Nothing like the same machine at all.

They may share some graphic and sound elements, there may be some 'inspiration' in the ruleset of a home version, but it really is a completely different machine.

I think of it like this:

When Stern contracts with a pinball designer, they ask for a 'Premium' pinball experience. Then the art team gives it a different art package, adds a few things like better speakers, headphone jacks, etc... and a tag that says 243 of 1000 ever made and calls those machines 'LE'. Then for the operators, they try to subtract $1500 of stuff and still keep the machine playable for the 'Pro'.

Sometimes they cut too deep and the Pro really feels as though it is lacking something. Sometimes the Pro ends up having a 'feel' to the game that is quite different than the Premium. Sometimes the Pro is actually more fun than the Premium (fewer ramps/toys end up being a faster layout!).

The 'Pin' machines are a completely different type of design. They try to re-use a known good whiteboard pinball for the layout, and it's just a matter of skinning it with artwork and adapting the graphics/sounds to what is already pre-determined.

I actually like the 'Pin' pinballs. They are simple and fun. They are nothing like coin-op pinball machines, and should be considered separately, in their own category.

#4 79 days ago

cool... thanks for the info guys.

#5 79 days ago
Quoted from sataneatscheese:

If the next pin was "The Muppets" featuring Keith Elwin it would sell out day 1.

Well, yeah. It's The Muppets!

#6 79 days ago
Quoted from sataneatscheese:

For the Home Pins: Stern re-used a mostly existing layout from Spiderman on Star Wars. They mostly just reskinned it and tweeked a couple of things. Extremely cheap to do compared to designing a new machine.
On Jurassic Park and Jack Danger, this was Jack Danger's first pin, a non-pinball designer. This was a big risk for Stern, but Jack has a substantial following in the community and using him was a great way to get the word out about a new pin with comparatively little risk.
On the Elwin 60th, this is not going to be a Home Pin, and will be a VERY expensive pin.

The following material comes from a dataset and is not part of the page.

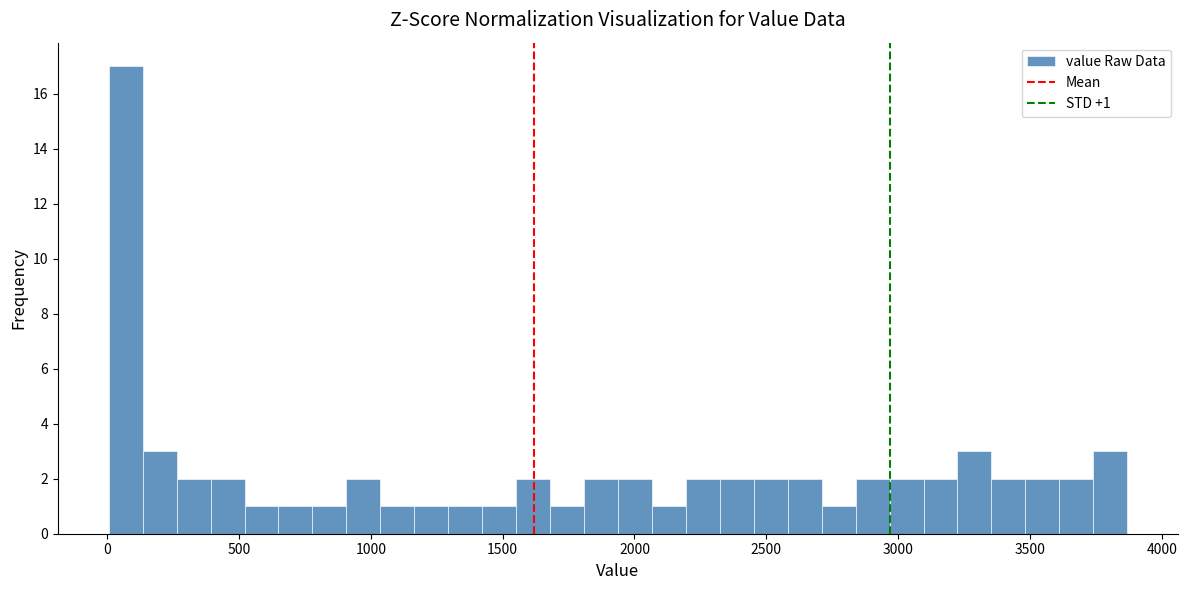

Around what value on the x-axis is the tallest bar? Give the approximate position of its centre, as read against the axis.

50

I'm guessing these go for $15,000+ each. There are a chorus of Elwin fanboys in the pinball community. He has yet to release a stinker, and the best pins of our age, arguably of all time are from him. By putting his name behind the pin, they pretty much guarantee a sellout. If the next pin was "The Muppets" featuring Keith Elwin it would sell out day 1.

Whatchoo talking about. Muppets = dream theme.

#7 79 days ago

Elwin said he usually has his next design locked in before his current game is released. Therefore he’s designed his next cornerstone game before the release of Godzilla. But Stern are only releasing 2 cornerstones this year, so Keith is left twiddling his thumbs.
Chances are he designed the Bond LE on the back of a napkin in his lunch hour. “Hey Keith, design me a single level home pin and we’ll slap an LE price tag on it.”
Most buyers will go ga ga over it, whilst damming it with faint praise by saying “it’s fun”.